SET PROBLEM →
Output every line of the entries below as a single numbered list, omitting any blank lines.

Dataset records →
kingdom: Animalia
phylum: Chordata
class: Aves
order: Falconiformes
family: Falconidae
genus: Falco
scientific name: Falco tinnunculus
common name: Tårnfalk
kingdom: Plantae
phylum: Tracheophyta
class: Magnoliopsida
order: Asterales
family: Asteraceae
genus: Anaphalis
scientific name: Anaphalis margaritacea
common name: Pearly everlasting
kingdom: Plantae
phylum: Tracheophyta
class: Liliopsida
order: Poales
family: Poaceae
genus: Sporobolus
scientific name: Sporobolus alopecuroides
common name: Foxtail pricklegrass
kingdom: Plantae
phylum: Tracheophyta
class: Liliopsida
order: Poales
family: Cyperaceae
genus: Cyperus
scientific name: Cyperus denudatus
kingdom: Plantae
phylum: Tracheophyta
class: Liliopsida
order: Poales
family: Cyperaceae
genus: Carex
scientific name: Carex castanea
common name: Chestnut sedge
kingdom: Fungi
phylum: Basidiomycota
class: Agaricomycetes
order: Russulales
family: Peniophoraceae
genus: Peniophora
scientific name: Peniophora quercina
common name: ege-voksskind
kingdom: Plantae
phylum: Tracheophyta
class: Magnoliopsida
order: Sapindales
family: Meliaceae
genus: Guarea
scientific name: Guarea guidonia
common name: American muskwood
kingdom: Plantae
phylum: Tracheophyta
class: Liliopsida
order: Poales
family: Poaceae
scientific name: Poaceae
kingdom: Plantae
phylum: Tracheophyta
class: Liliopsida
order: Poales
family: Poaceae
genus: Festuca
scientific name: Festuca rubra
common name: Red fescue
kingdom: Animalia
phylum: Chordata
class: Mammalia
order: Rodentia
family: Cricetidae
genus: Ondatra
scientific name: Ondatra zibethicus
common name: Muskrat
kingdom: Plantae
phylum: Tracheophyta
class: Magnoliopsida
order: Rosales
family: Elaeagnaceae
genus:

ANSWER TO THIS TASK →
1. kingdom: Animalia
2. phylum: Chordata
3. class: Aves
4. order: Falconiformes
5. family: Falconidae
6. genus: Falco
7. scientific name: Falco tinnunculus
8. common name: Tårnfalk
9. kingdom: Plantae
10. phylum: Tracheophyta
11. class: Magnoliopsida
12. order: Asterales
13. family: Asteraceae
14. genus: Anaphalis
15. scientific name: Anaphalis margaritacea
16. common name: Pearly everlasting
17. kingdom: Plantae
18. phylum: Tracheophyta
19. class: Liliopsida
20. order: Poales
21. family: Poaceae
22. genus: Sporobolus
23. scientific name: Sporobolus alopecuroides
24. common name: Foxtail pricklegrass
25. kingdom: Plantae
26. phylum: Tracheophyta
27. class: Liliopsida
28. order: Poales
29. family: Cyperaceae
30. genus: Cyperus
31. scientific name: Cyperus denudatus
32. kingdom: Plantae
33. phylum: Tracheophyta
34. class: Liliopsida
35. order: Poales
36. family: Cyperaceae
37. genus: Carex
38. scientific name: Carex castanea
39. common name: Chestnut sedge
40. kingdom: Fungi
41. phylum: Basidiomycota
42. class: Agaricomycetes
43. order: Russulales
44. family: Peniophoraceae
45. genus: Peniophora
46. scientific name: Peniophora quercina
47. common name: ege-voksskind
48. kingdom: Plantae
49. phylum: Tracheophyta
50. class: Magnoliopsida
51. order: Sapindales
52. family: Meliaceae
53. genus: Guarea
54. scientific name: Guarea guidonia
55. common name: American muskwood
56. kingdom: Plantae
57. phylum: Tracheophyta
58. class: Liliopsida
59. order: Poales
60. family: Poaceae
61. scientific name: Poaceae
62. kingdom: Plantae
63. phylum: Tracheophyta
64. class: Liliopsida
65. order: Poales
66. family: Poaceae
67. genus: Festuca
68. scientific name: Festuca rubra
69. common name: Red fescue
70. kingdom: Animalia
71. phylum: Chordata
72. class: Mammalia
73. order: Rodentia
74. family: Cricetidae
75. genus: Ondatra
76. scientific name: Ondatra zibethicus
77. common name: Muskrat
78. kingdom: Plantae
79. phylum: Tracheophyta
80. class: Magnoliopsida
81. order: Rosales
82. family: Elaeagnaceae
83. genus:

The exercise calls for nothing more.